Aim:
Please pull out each line of the listing below that contains the string "makeId".

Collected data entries
— start —
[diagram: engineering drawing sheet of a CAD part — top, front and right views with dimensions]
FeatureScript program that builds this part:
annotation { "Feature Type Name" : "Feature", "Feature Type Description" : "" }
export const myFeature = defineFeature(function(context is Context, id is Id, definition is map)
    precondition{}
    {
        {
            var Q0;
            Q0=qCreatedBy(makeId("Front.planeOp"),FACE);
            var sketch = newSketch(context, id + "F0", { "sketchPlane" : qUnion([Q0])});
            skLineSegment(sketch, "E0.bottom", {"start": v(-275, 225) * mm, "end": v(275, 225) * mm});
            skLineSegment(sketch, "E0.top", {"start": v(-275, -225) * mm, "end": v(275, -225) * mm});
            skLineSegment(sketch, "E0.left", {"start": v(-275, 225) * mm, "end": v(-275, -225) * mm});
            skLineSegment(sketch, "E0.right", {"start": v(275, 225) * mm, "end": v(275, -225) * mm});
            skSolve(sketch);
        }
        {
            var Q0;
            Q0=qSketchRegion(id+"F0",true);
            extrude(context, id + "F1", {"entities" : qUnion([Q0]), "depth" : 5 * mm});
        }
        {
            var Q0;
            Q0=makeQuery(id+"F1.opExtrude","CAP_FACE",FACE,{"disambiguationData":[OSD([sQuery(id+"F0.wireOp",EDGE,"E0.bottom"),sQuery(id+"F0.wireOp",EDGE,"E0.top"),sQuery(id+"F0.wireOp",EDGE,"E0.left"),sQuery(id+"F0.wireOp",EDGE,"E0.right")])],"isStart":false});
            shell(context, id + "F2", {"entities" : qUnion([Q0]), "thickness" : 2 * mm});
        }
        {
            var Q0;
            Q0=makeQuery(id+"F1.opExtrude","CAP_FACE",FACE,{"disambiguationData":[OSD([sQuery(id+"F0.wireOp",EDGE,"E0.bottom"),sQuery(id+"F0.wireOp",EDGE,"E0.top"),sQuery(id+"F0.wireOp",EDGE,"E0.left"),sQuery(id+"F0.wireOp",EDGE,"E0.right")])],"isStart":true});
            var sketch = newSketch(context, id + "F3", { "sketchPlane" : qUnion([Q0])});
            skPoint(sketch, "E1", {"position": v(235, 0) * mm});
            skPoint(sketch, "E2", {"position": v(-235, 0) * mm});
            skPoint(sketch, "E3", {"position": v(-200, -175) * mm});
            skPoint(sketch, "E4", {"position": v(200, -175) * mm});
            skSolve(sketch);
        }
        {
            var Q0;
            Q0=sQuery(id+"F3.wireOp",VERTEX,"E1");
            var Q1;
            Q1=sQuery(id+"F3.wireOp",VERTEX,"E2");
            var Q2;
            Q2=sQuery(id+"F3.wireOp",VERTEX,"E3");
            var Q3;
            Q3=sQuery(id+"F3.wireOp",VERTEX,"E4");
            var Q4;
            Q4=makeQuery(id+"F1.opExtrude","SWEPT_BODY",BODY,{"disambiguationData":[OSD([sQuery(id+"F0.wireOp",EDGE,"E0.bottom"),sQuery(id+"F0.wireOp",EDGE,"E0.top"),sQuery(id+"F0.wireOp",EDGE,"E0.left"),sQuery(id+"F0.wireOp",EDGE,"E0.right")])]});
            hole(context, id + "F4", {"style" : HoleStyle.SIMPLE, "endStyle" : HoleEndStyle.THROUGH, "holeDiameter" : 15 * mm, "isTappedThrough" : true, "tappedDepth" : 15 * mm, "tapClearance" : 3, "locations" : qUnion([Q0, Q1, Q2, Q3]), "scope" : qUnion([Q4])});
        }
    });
— end —
— start —
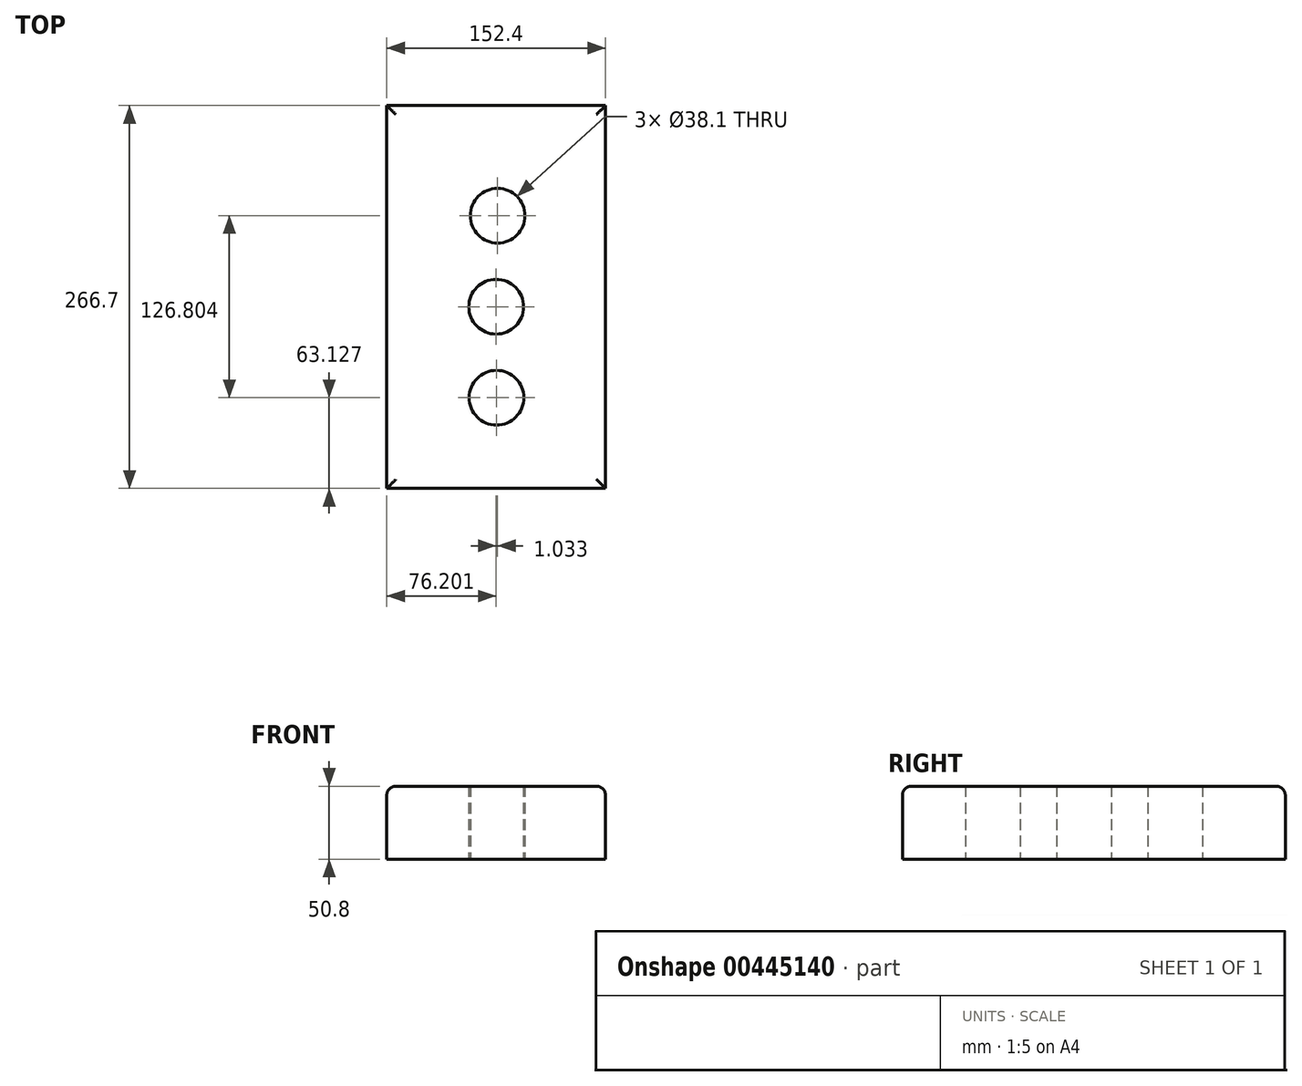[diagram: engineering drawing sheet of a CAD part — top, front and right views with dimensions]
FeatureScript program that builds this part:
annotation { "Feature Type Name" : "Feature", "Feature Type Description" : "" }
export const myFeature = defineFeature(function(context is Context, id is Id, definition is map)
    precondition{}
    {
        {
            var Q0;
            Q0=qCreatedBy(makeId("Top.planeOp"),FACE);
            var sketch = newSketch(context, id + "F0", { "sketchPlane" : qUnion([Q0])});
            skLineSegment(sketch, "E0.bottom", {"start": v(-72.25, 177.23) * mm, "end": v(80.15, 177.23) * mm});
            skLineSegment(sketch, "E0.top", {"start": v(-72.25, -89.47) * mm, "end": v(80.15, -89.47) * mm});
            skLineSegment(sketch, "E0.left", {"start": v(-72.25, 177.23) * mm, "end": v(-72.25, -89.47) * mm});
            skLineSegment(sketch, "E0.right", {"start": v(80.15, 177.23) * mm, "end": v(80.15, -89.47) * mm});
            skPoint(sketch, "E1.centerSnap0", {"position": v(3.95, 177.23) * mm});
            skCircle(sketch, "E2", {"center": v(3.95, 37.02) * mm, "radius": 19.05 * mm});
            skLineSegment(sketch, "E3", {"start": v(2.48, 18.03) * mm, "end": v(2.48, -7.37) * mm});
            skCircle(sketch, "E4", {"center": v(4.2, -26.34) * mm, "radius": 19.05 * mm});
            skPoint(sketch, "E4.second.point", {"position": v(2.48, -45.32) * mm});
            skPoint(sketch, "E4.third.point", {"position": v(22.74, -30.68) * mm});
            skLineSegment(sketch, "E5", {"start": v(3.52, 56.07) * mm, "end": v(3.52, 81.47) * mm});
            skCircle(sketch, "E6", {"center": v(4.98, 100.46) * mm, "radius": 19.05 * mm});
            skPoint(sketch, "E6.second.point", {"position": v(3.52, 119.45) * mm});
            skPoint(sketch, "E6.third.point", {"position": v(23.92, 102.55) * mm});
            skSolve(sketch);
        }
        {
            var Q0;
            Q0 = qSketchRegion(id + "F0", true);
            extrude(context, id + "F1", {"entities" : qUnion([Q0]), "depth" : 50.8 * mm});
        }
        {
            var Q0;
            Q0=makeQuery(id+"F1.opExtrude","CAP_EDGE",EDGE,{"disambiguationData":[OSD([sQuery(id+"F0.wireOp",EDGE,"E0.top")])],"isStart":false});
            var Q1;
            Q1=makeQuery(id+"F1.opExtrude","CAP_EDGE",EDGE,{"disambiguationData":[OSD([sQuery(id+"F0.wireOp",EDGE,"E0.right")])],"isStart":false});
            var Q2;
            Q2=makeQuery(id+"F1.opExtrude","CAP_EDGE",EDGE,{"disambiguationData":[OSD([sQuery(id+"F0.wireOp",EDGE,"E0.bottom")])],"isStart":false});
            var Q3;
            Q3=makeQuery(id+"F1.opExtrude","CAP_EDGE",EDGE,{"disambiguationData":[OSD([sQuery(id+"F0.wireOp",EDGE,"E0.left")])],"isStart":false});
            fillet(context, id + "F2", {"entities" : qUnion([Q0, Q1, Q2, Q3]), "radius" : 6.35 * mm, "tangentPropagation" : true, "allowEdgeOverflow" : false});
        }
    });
— end —
Task output:
            Q0=qCreatedBy(makeId("Front.planeOp"),FACE);
            Q0=qCreatedBy(makeId("Top.planeOp"),FACE);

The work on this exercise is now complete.